Natuurlijk is er ook veel aandacht voor alcoholvrij bier. Professor Alexander Jäger uit Oostenrijk, zelf een fervent hardloper, doet onderzoek naar vochtopname na duursportinspanningen. Alcoholvrij bier heeft daarvoor veel betere eigenschappen dan de meeste sportdranken. Eigenlijk zou het nog mooier zijn als je wat mineralen aan het bier zou toevoegen, voor een optimale balans. Er zijn zelfs mineralen die daarbij geen afbreuk doen aan de smaak van het bier. Dr Henk Hendriks uit Nederland besprak de relatie tussen alcohol en kanker. De kans op het krijgen van bepaalde kankers stijgt, zelfs bij matige alcoholconsumptie. Maar het effect is een heel stuk kleiner dan bij roken of het hebben van overgewicht en andere voedingsgewoontes. Bovendien staat kanker niet op zich zelf, op hart en bloedvaten heeft matige alcoholconsumptie soms een positief effect. Die nuance gaat nogal eens verloren in het publieke debat.

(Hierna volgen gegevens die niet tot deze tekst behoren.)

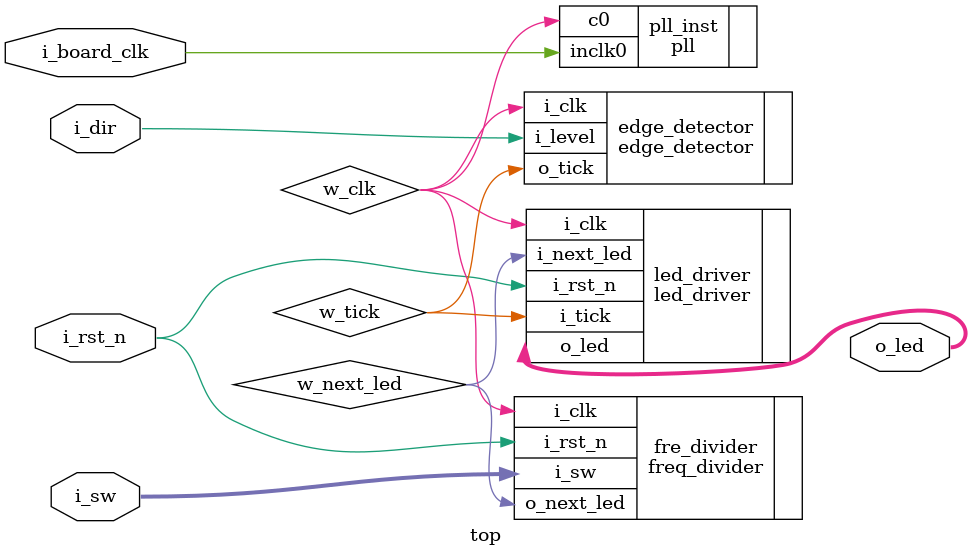
<source format=sv>

module top(i_board_clk, i_rst_n, i_sw, i_dir, o_led);
	
	input i_board_clk;
	input i_rst_n;
	input [3:0] i_sw;
	input i_dir;
	
	logic w_clk;
	logic w_next_led;
	logic w_tick;
	
	output [7:0] o_led;
	
	pll	pll_inst (
	.inclk0 ( i_board_clk ),
	.c0 ( w_clk )
	);
	
	edge_detector edge_detector(
	.i_clk(w_clk),
	.i_level(i_dir),
	.o_tick(w_tick)
	);
	
	freq_divider fre_divider(
	.i_clk(w_clk),
	.i_rst_n(i_rst_n), 
	.i_sw(i_sw), 
	.o_next_led(w_next_led)
	);
	
	led_driver led_driver(
	.i_clk(w_clk),
	.i_rst_n(i_rst_n),
	.i_next_led(w_next_led),
	.i_tick(w_tick),
	.o_led(o_led)
	);
endmodule 
</source>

Dr Alex Berezov uit de VS bracht misschien wel het belangrijkste onderwerp ter sprake: hoe komen de resultaten van onderzoek in de publiciteit? Het blijkt dat er een giftige cocktail bestaat, die ervoor zorgt dat onderwerpen zo spectaculair mogelijk naar voren gebracht worden. Een artikel moet lezers trekken en spectaculair nieuws verkoopt, zeker als je er angstgevoelens mee aanwakkert. Geen lezers betekent geen geld. Dat geldt voor journalisten net zo sterk als voor wetenschappers. Daarom geldt het adagium: CHOCOLADELETTERS graag. Het giftige van de cocktail is dat de effecten elkaar versterken. Wetenschappers zoeken een ongenuanceerde, pakkende, kop, die door journalisten vervolgens nog eens spectaculairder gemaakt wordt. Daarbij gaat alle nuance verloren. En dat is jammer, want de werkelijkheid is saai. Zoals de Middeleeuwse arts Paracelsus al schreef: ‘alles is een gif, het gaat alleen om de dosis.’ Met mate is goed eten en drinken is goed, excessen zijn dat niet. Maar ja, dat weten we al vijfhonderd jaar en is geen nieuws meer. Daar trek je geen lezers mee. Daarom: PANIEK! DE BIERCULTUUR IS IN GROOT GEVAAR. Het gevaar heet gebrek aan nuance.